鳥にしあらねば 101

 

『殺したんじゃねえもの 362』(2017年10月発行)より

  今さら何でそんな解りきったことを言うんだと叱られそうだが、私は古い人間である。ジャズが好きで、電車ではたいてい携帯プレーヤーでジャズを聴きながら本を開いている。ただし、聴くのは1950年代のハードバップが中心で、それ以後のフュージョンやフリージャズは体がまったく受け付けない。トランペットのマイルス・ディビスでも、50年代なら心が揺さぶられるが60年代後半になると気分が悪くなる。単純で堅実なリズム、心地よいコード進行、気の利いたアドリブが揃ってはじめて私にとってジャズになる。

 性についても同様である。これまでを振り返れば常に誠心誠意だったとは言えないが、それでも“愛”のないセックスはご法度だと肝に銘じてきた。もちろん“愛”は異性愛者の専有物ではない。性は多様であってLGBT(性的マイノリティ)の人たちが存在するのは当たり前だと思う。それぐらいには保守的ではないつもりだが、それでも“性愛”は1対1の、一定期間固定された関係において存在すべきだという道徳観から自由ではない。

 F・エンゲルスは『家族・私有財産・国家の起源』で、原始の乱婚状態から西欧近代の一夫一婦制に至る道筋を描いたが、彼に従えば、右のような私の道徳観は資本主義という生産様式(下部構造)に規定されたものに過ぎない。マルクス主義の上部構造、下部構造は今ではあまり評判がよくないが、的を射ていると思う。だからこそ、今の一夫一婦制から実質的に自由であろうとすることには、資本主義社会から自由であろうとすることと同様の困難がつきまとう。
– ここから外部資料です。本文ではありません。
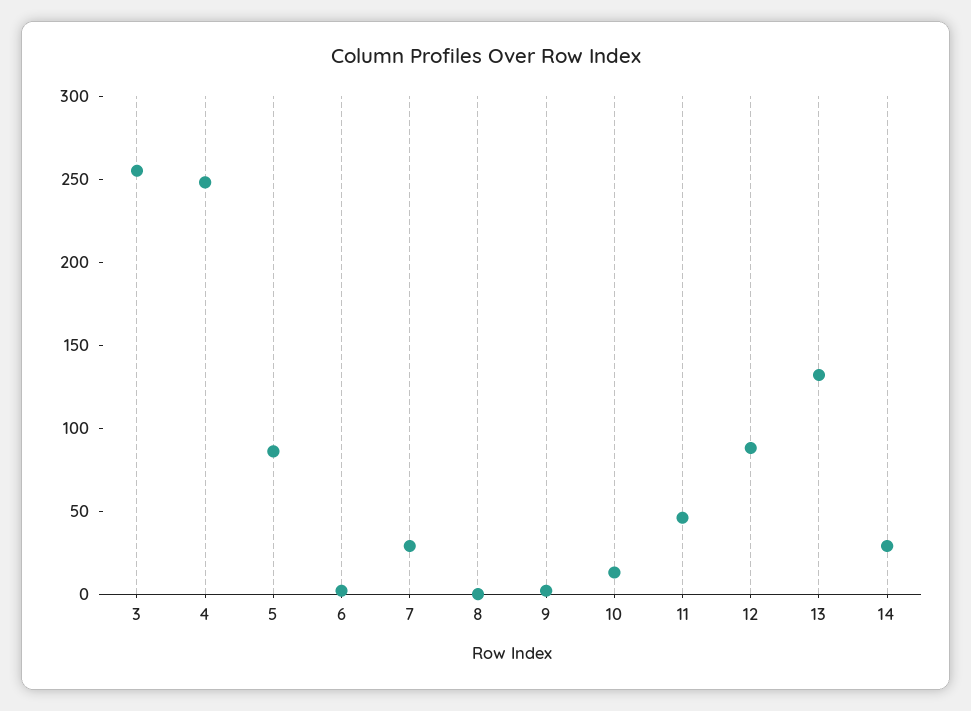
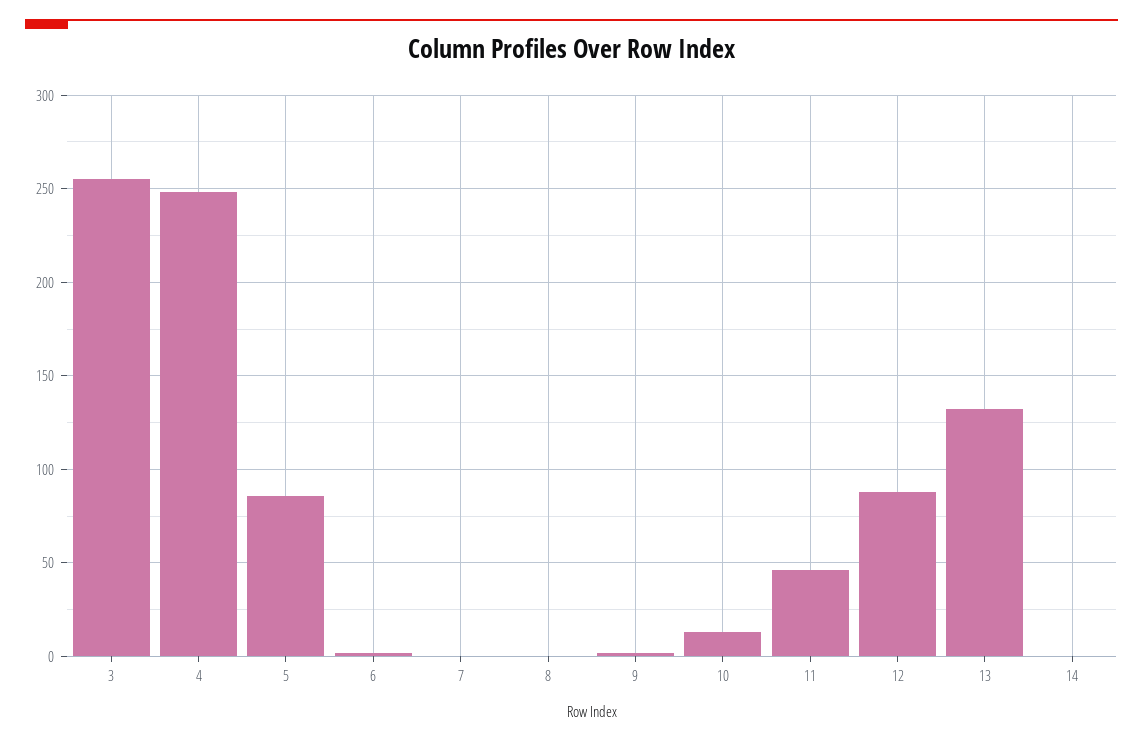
7: 30 -> 0
14: 30 -> 0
 私たちの“良識”は多かれ少なかれ時代に規定されている。そんな当たり前のことに思いを致すことになったのは、先日『スカーレットロード』というドキュメンタリー映画を観たからだ。旧知のKさんから、娘のYさんがこの映画を日本で上映したいという希望を持っている、できれば協力してほしいという電話があった。そのすぐ後にYさんからメールが届いた。彼女は「SWASH(Sex Work and Sexual Health)」というセックスワーカー(性労働者)の支援団体で活動している。名前から分かるように、ワーカーたちの権利擁護と健康管理が活動の目的だ。このオーストラリア映画は障害者に有料でセックスを提供する女性を撮ったものだが、映画を観て障害者問題の視点から感想を聞かせてほしいと言う。古い人間を自覚している私は、きっと自分の手に負えないと思って一度は試写会への参加を辞退したのだが、再度別の日に試写をするという案内が届いた時点で抵抗を諦めた。
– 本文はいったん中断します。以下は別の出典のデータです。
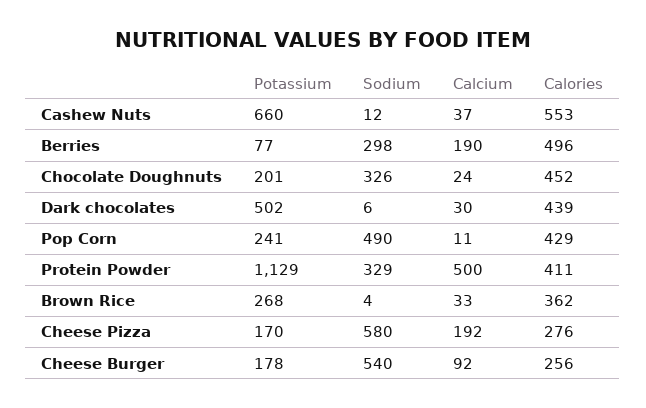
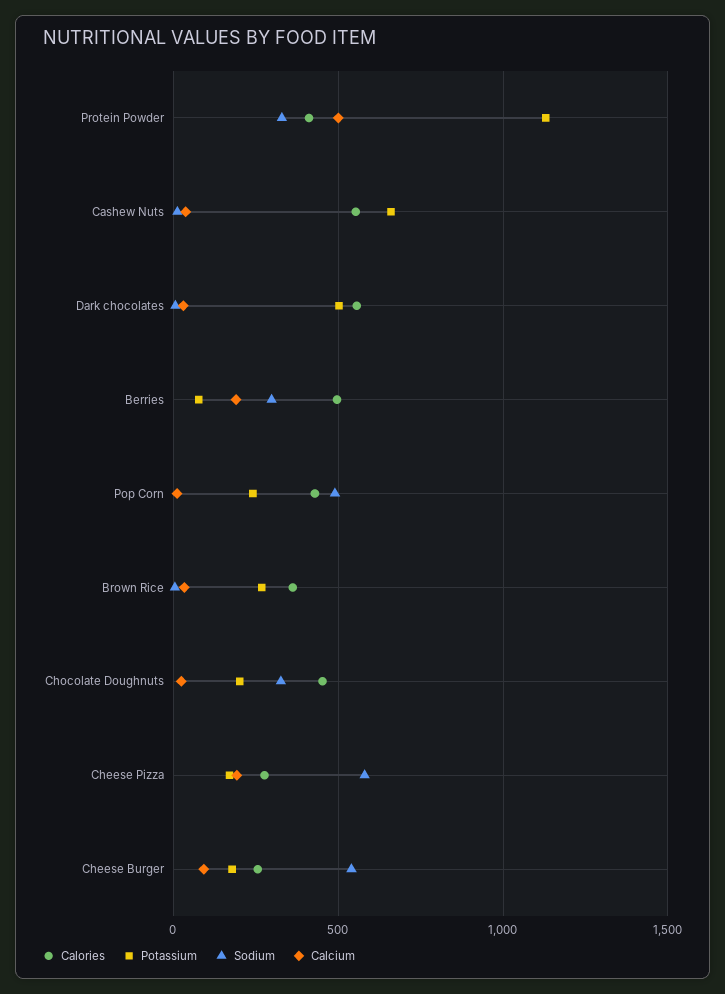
Calories, Dark chocolates: 439 -> 550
 映画を詳しく紹介する余裕はない。セックスワーカーと障害者をつなぐ団体を立ち上げた一人の女性が、セックスを通した障害者とのつながりに積極的な意味を見出そうとする物語だ。この映画はセックスも経験できない“かわいそう”な障害者への慈愛の物語というステレオタイプか、それとも障害者をダシに使って性労働を正当化しようとするプロパガンダか。あるいは、格差を推進力とする新自由主義と「フーゾク」への蔑視や障害者への排除の視線に支えられた“良識”とを、内側から食い破る可能性を秘めた物語か。これから各地で上映される予定なので、機会があればぜひご覧いただきたい。